### Exercise details:
Return the data word for word. Pictures are to be omitted.

╭─ Information shown

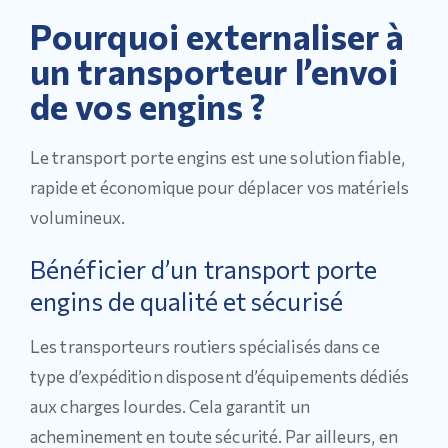
Pourquoi externaliser à
un transporteur l’envoi
de vos engins ?
Le transport porte engins est une solution fiable,
rapide et économique pour déplacer vos matériels
volumineux.
Bénéficier d’un transport porte
engins de qualité et sécurisé
Les transporteurs routiers spécialisés dans ce
type d’expédition disposent d’équipements dédiés
aux charges lourdes. Cela garantit un
acheminement en toute sécurité. Par ailleurs, en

╰─

### Written answer:
Pourquoi externaliser à
un transporteur l’envoi
de vos engins ?
Le transport porte engins est une solution fiable,
rapide et économique pour déplacer vos matériels
volumineux.
Bénéficier d’un transport porte
engins de qualité et sécurisé
Les transporteurs routiers spécialisés dans ce
type d’expédition disposent d’équipements dédiés
aux charges lourdes. Cela garantit un
acheminement en toute sécurité. Par ailleurs, en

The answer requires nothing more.